■ Data for the task ■
----

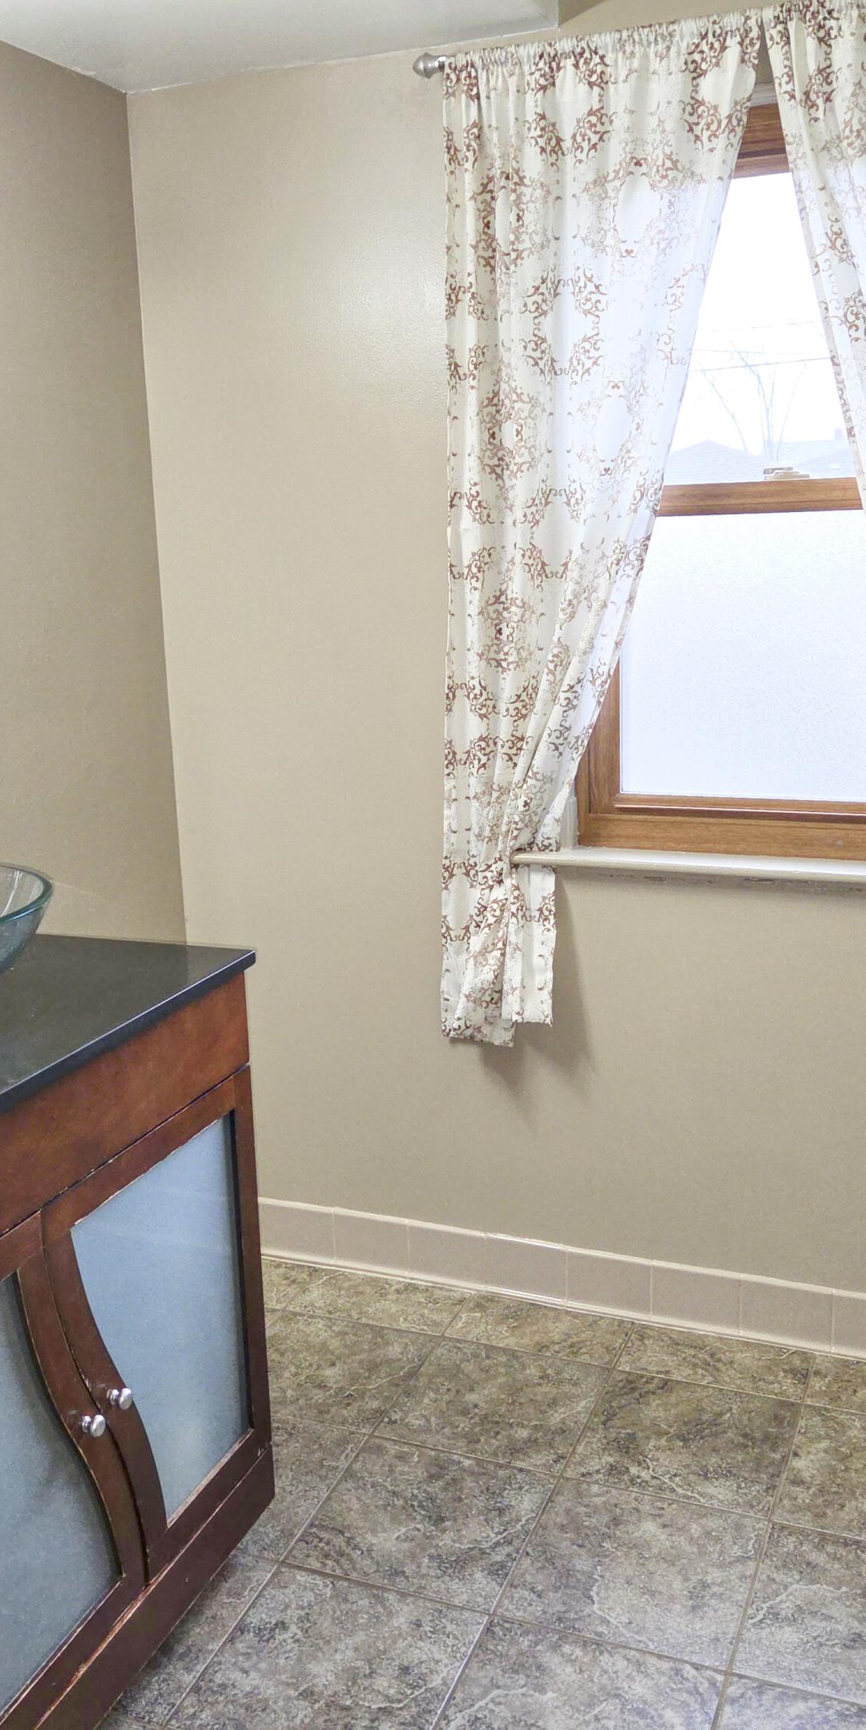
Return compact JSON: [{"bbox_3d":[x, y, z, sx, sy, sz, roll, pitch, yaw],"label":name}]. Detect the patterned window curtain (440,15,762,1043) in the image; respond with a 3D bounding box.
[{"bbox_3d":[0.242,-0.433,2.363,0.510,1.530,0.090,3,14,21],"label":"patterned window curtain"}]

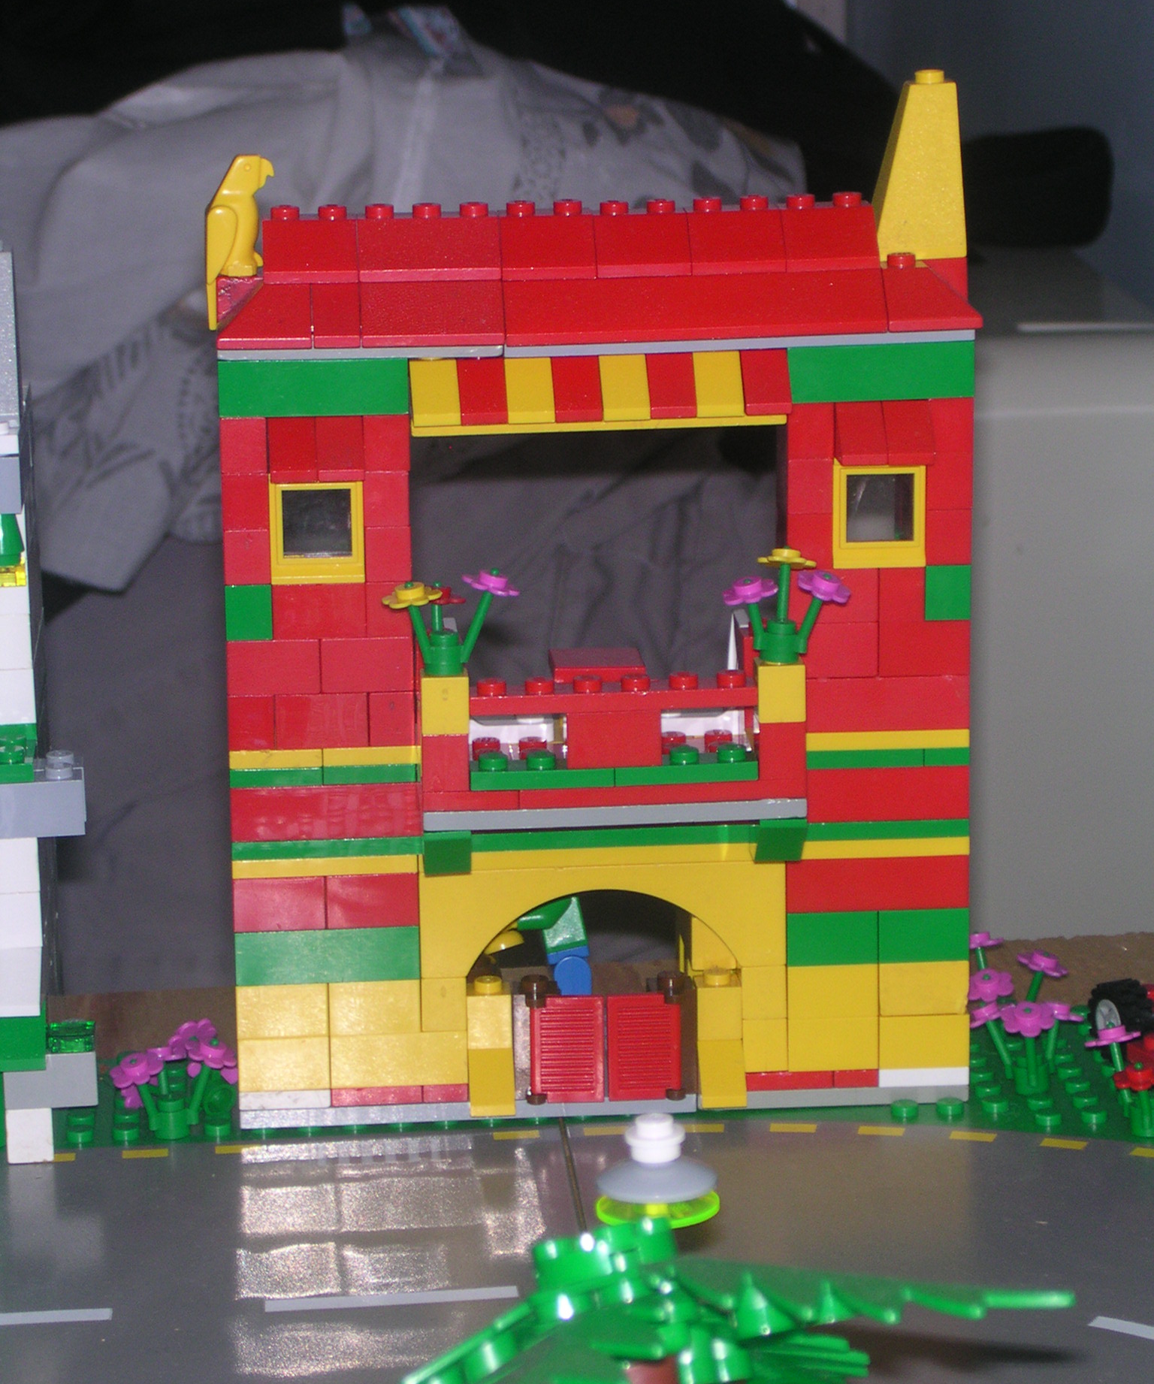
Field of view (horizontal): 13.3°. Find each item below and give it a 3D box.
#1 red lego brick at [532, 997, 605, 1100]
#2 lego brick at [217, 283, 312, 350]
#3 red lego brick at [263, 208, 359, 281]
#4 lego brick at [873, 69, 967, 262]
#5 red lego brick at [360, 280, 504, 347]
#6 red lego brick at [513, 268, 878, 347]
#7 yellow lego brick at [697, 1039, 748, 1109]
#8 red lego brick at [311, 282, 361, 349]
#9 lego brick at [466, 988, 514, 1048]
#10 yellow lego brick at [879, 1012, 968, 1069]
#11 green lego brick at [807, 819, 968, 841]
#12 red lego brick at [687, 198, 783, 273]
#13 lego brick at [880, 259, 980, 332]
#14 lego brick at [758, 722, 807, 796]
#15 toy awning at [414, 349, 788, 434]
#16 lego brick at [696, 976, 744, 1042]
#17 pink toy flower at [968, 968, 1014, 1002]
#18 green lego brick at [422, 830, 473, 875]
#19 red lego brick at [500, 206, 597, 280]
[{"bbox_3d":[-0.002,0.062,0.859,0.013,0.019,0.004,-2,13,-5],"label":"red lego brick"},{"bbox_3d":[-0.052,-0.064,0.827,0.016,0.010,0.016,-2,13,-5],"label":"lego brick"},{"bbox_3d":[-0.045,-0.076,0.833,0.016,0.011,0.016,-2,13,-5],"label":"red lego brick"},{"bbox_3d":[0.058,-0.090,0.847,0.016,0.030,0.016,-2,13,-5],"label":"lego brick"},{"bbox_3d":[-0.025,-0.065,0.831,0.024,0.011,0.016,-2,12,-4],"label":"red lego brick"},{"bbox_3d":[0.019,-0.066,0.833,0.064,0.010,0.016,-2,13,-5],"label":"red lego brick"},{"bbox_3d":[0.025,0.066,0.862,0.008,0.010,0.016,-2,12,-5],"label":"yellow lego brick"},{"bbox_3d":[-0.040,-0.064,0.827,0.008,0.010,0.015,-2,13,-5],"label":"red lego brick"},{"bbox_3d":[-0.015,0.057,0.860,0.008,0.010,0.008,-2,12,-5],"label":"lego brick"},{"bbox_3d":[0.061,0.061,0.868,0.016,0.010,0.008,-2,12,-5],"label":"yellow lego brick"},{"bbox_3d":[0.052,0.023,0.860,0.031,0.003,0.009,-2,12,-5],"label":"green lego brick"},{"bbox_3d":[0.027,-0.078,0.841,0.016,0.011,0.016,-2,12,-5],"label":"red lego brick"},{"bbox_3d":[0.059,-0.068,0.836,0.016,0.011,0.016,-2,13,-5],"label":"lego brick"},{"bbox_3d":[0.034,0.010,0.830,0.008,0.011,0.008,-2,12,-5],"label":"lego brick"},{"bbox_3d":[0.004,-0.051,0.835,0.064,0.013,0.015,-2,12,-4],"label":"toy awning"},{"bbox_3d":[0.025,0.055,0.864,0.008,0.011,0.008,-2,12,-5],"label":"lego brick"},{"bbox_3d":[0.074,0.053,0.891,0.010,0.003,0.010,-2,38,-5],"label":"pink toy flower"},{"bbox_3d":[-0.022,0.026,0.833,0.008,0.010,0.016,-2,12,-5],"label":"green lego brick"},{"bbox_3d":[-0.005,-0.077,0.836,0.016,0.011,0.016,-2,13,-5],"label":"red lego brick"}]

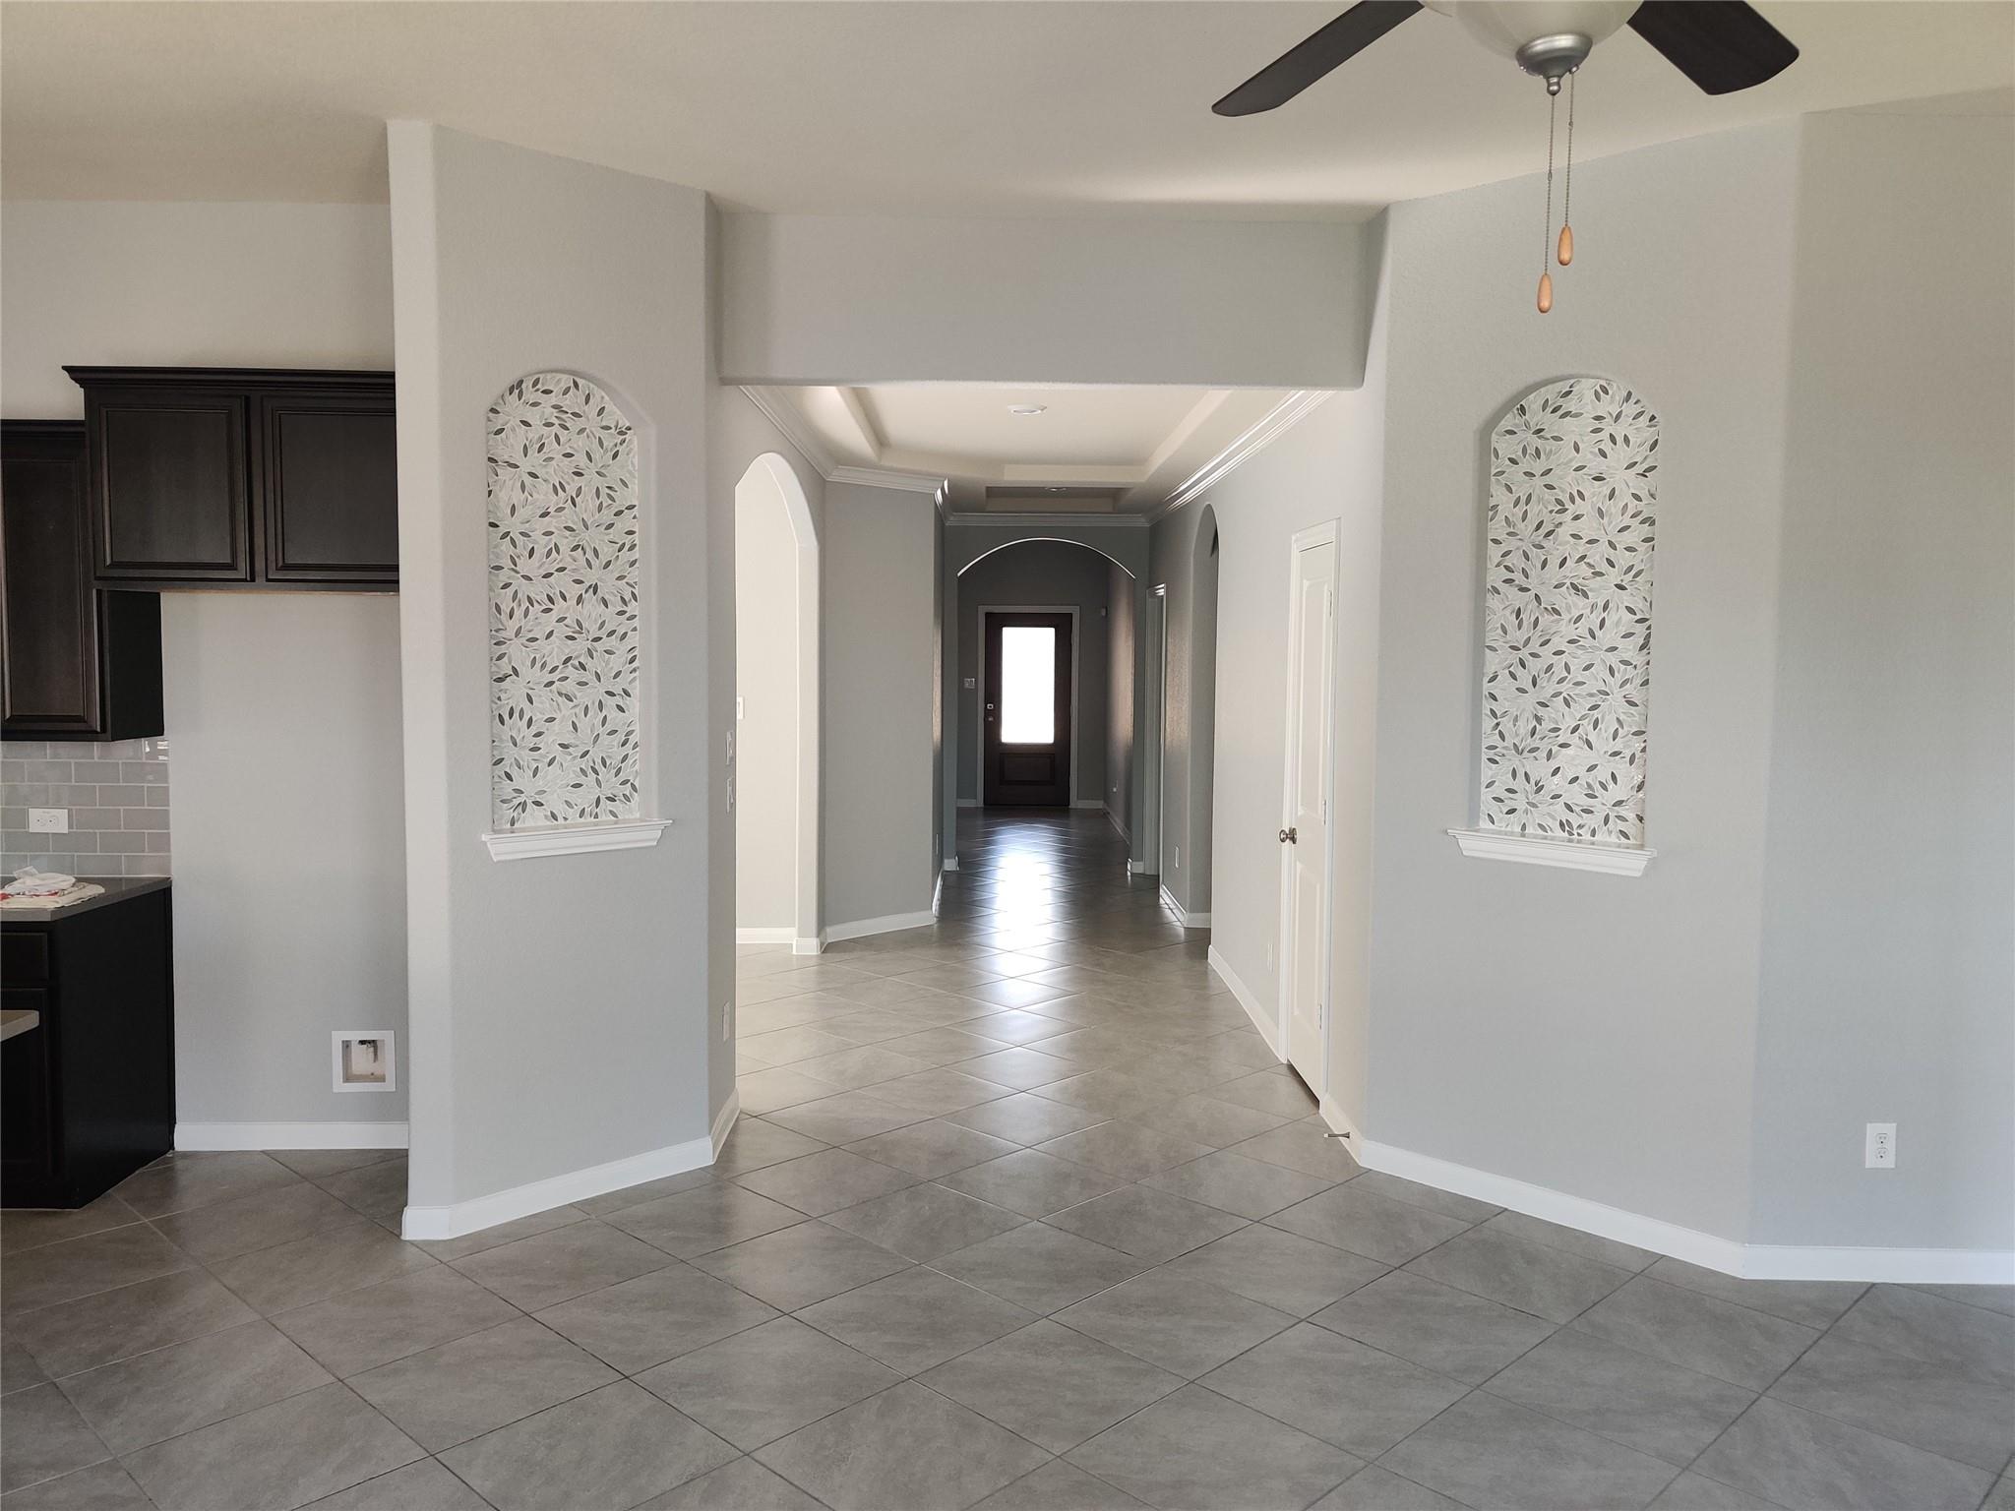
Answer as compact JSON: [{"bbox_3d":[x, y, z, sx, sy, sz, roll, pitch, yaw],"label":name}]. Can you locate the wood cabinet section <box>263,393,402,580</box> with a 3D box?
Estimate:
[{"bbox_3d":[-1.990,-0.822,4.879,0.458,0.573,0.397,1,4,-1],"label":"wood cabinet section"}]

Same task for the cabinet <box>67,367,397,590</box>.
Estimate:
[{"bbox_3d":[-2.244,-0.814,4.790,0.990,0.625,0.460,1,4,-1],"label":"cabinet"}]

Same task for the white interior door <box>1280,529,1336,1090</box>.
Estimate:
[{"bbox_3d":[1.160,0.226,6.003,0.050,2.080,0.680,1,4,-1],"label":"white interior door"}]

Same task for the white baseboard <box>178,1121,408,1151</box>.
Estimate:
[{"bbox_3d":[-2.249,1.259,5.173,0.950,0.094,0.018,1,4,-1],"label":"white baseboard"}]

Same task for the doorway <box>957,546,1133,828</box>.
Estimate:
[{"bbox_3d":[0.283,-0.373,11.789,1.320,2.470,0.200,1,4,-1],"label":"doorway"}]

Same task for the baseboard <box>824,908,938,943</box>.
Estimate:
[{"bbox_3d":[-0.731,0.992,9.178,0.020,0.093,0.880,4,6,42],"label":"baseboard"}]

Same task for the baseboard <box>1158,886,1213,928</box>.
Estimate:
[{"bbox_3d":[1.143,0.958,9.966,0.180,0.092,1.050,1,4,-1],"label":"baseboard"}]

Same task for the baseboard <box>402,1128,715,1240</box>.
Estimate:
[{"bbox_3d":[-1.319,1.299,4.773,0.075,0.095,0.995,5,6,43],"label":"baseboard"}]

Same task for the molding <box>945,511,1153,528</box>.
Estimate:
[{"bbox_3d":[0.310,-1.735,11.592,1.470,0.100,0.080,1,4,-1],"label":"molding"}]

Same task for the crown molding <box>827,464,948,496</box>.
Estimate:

----

■ Assigned task ■
Reproduce all of the lines above verbatim, leaving out the pictures.

■ Task solution ■
Return compact JSON: [{"bbox_3d":[x, y, z, sx, sy, sz, roll, pitch, yaw],"label":name}]. Detect the patterned window curtain (440,15,762,1043) in the image; respond with a 3D bounding box.
[{"bbox_3d":[0.242,-0.433,2.363,0.510,1.530,0.090,3,14,21],"label":"patterned window curtain"}]

Field of view (horizontal): 13.3°. Find each item below and give it a 3D box.
#1 red lego brick at [532, 997, 605, 1100]
#2 lego brick at [217, 283, 312, 350]
#3 red lego brick at [263, 208, 359, 281]
#4 lego brick at [873, 69, 967, 262]
#5 red lego brick at [360, 280, 504, 347]
#6 red lego brick at [513, 268, 878, 347]
#7 yellow lego brick at [697, 1039, 748, 1109]
#8 red lego brick at [311, 282, 361, 349]
#9 lego brick at [466, 988, 514, 1048]
#10 yellow lego brick at [879, 1012, 968, 1069]
#11 green lego brick at [807, 819, 968, 841]
#12 red lego brick at [687, 198, 783, 273]
#13 lego brick at [880, 259, 980, 332]
#14 lego brick at [758, 722, 807, 796]
#15 toy awning at [414, 349, 788, 434]
#16 lego brick at [696, 976, 744, 1042]
#17 pink toy flower at [968, 968, 1014, 1002]
#18 green lego brick at [422, 830, 473, 875]
#19 red lego brick at [500, 206, 597, 280]
[{"bbox_3d":[-0.002,0.062,0.859,0.013,0.019,0.004,-2,13,-5],"label":"red lego brick"},{"bbox_3d":[-0.052,-0.064,0.827,0.016,0.010,0.016,-2,13,-5],"label":"lego brick"},{"bbox_3d":[-0.045,-0.076,0.833,0.016,0.011,0.016,-2,13,-5],"label":"red lego brick"},{"bbox_3d":[0.058,-0.090,0.847,0.016,0.030,0.016,-2,13,-5],"label":"lego brick"},{"bbox_3d":[-0.025,-0.065,0.831,0.024,0.011,0.016,-2,12,-4],"label":"red lego brick"},{"bbox_3d":[0.019,-0.066,0.833,0.064,0.010,0.016,-2,13,-5],"label":"red lego brick"},{"bbox_3d":[0.025,0.066,0.862,0.008,0.010,0.016,-2,12,-5],"label":"yellow lego brick"},{"bbox_3d":[-0.040,-0.064,0.827,0.008,0.010,0.015,-2,13,-5],"label":"red lego brick"},{"bbox_3d":[-0.015,0.057,0.860,0.008,0.010,0.008,-2,12,-5],"label":"lego brick"},{"bbox_3d":[0.061,0.061,0.868,0.016,0.010,0.008,-2,12,-5],"label":"yellow lego brick"},{"bbox_3d":[0.052,0.023,0.860,0.031,0.003,0.009,-2,12,-5],"label":"green lego brick"},{"bbox_3d":[0.027,-0.078,0.841,0.016,0.011,0.016,-2,12,-5],"label":"red lego brick"},{"bbox_3d":[0.059,-0.068,0.836,0.016,0.011,0.016,-2,13,-5],"label":"lego brick"},{"bbox_3d":[0.034,0.010,0.830,0.008,0.011,0.008,-2,12,-5],"label":"lego brick"},{"bbox_3d":[0.004,-0.051,0.835,0.064,0.013,0.015,-2,12,-4],"label":"toy awning"},{"bbox_3d":[0.025,0.055,0.864,0.008,0.011,0.008,-2,12,-5],"label":"lego brick"},{"bbox_3d":[0.074,0.053,0.891,0.010,0.003,0.010,-2,38,-5],"label":"pink toy flower"},{"bbox_3d":[-0.022,0.026,0.833,0.008,0.010,0.016,-2,12,-5],"label":"green lego brick"},{"bbox_3d":[-0.005,-0.077,0.836,0.016,0.011,0.016,-2,13,-5],"label":"red lego brick"}]

Answer as compact JSON: [{"bbox_3d":[x, y, z, sx, sy, sz, roll, pitch, yaw],"label":name}]. Can you locate the wood cabinet section <box>263,393,402,580</box> with a 3D box?
Estimate:
[{"bbox_3d":[-1.990,-0.822,4.879,0.458,0.573,0.397,1,4,-1],"label":"wood cabinet section"}]

Same task for the cabinet <box>67,367,397,590</box>.
Estimate:
[{"bbox_3d":[-2.244,-0.814,4.790,0.990,0.625,0.460,1,4,-1],"label":"cabinet"}]

Same task for the white interior door <box>1280,529,1336,1090</box>.
Estimate:
[{"bbox_3d":[1.160,0.226,6.003,0.050,2.080,0.680,1,4,-1],"label":"white interior door"}]

Same task for the white baseboard <box>178,1121,408,1151</box>.
Estimate:
[{"bbox_3d":[-2.249,1.259,5.173,0.950,0.094,0.018,1,4,-1],"label":"white baseboard"}]

Same task for the doorway <box>957,546,1133,828</box>.
Estimate:
[{"bbox_3d":[0.283,-0.373,11.789,1.320,2.470,0.200,1,4,-1],"label":"doorway"}]

Same task for the baseboard <box>824,908,938,943</box>.
Estimate:
[{"bbox_3d":[-0.731,0.992,9.178,0.020,0.093,0.880,4,6,42],"label":"baseboard"}]

Same task for the baseboard <box>1158,886,1213,928</box>.
Estimate:
[{"bbox_3d":[1.143,0.958,9.966,0.180,0.092,1.050,1,4,-1],"label":"baseboard"}]

Same task for the baseboard <box>402,1128,715,1240</box>.
Estimate:
[{"bbox_3d":[-1.319,1.299,4.773,0.075,0.095,0.995,5,6,43],"label":"baseboard"}]

Same task for the molding <box>945,511,1153,528</box>.
Estimate:
[{"bbox_3d":[0.310,-1.735,11.592,1.470,0.100,0.080,1,4,-1],"label":"molding"}]

Same task for the crown molding <box>827,464,948,496</box>.
Estimate:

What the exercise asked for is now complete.